Da mesma forma, “As pessoas não gostam do meu personagem porque ele é um sociopata assassino” e “Eu não tenho o tesouro porque o destruí” não são exemplos de condução forçada [railroading]. Tampouco são exemplos de o Mestre tomar decisões morais ou éticas pelos personagens.

CONCLUSÃO

Em conclusão, jogos de RPG tratam de fazer escolhas significativas. Se você permitir que seus jogadores façam isso, mesmo que tenha dificuldades em dominar outras partes do jogo, pode ser um bom Mestre de Jogo.

O contexto permite decisões significativas, porque é a informação relevante que os jogadores têm para fazer escolhas. Nunca tenha medo de dar contexto demais aos jogadores! Se eles parecerem travados, você sempre pode dar mais contexto!

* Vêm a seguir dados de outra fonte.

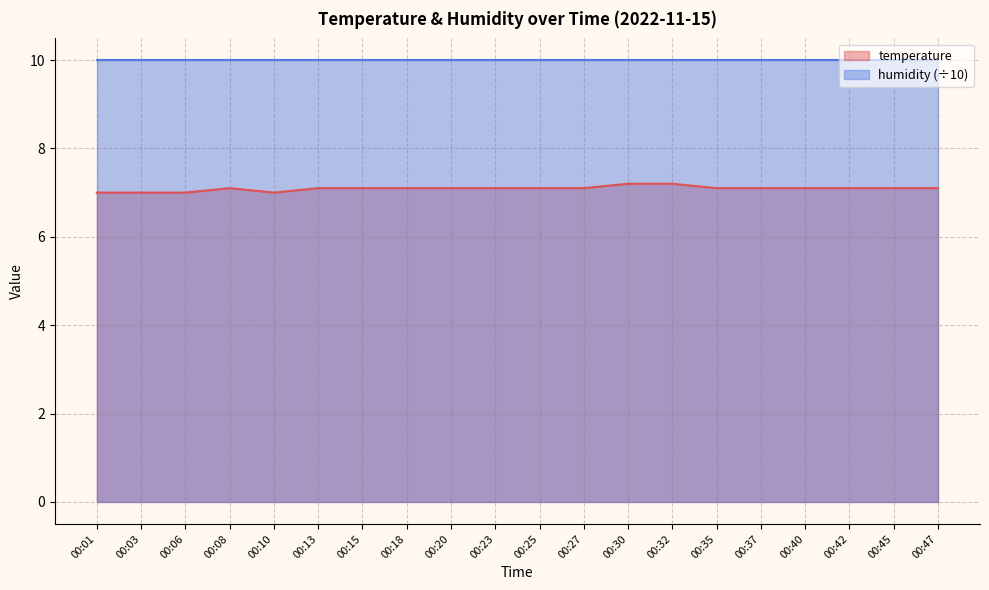

List the labels in order of value, largest first.

00:30, 00:32, 00:08, 00:13, 00:15, 00:18, 00:20, 00:23, 00:25, 00:27, 00:35, 00:37, 00:40, 00:42, 00:45, 00:47, 00:01, 00:03, 00:06, 00:10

A escolha é o que os jogadores fazem. Eles tomam decisões para seus personagens. Como Mestre, seu trabalho inclui fornecer contexto para essas escolhas e garantir que consequências naturais sigam essas escolhas. Seu trabalho, enfaticamente, não é tomar decisões pelos personagens dos jogadores. É aceitável perguntar: “Você tem certeza de que quer fazer isso?”, mas você não deve dizer: “Seu personagem não faria isso”. Domine a arte de manter o nariz fora das escolhas dos personagens!

Mesmo quando NPCs interferem nas decisões dos jogadores, certifique-se de que isso decorre do conhecimento e das motivações do NPC. Deve haver uma divisão clara entre sugestões do NPC e o Mestre sugerindo através de um NPC. Vale a pena afirmar claramente, e mais de uma vez, que nenhuma sugestão de NPC deve ser interpretada como “vinda” do Mestre!

Descrita da maneira mais simples, consequência é o resultado. As consequências devem surgir naturalmente das escolhas feitas e do contexto dessas escolhas (o cenário ou mundo de jogo). Sempre que possível, as consequências também devem revelar mais contexto e/ou abrir mais escolhas. Alguns sistemas de jogo ou estilos de jogo incentivam mitigar as consequências mais do que outros, mas você deve resistir à tentação de fazê-lo. Quando o Mestre mitiga as consequências, reduz o impacto das escolhas dos jogadores. Uma “ilusão de escolha” raramente é sustentável… Se é que é sustentável.

Segui esses princípios por muitos anos e nunca tive falta de jogadores. Embora nenhum sistema possa garantir o mesmo sucesso, dominar o “Contexto → Escolha → Consequência” deve melhorar a performance de qualquer Mestre de Jogo. Como disse na Parte I, na minha experiência, qualquer pessoa que compreenda essa interação será pelo menos um Mestre de Jogo adequado… E alguém que não a compreenda, independentemente de suas outras qualidades, nunca será realmente satisfatório.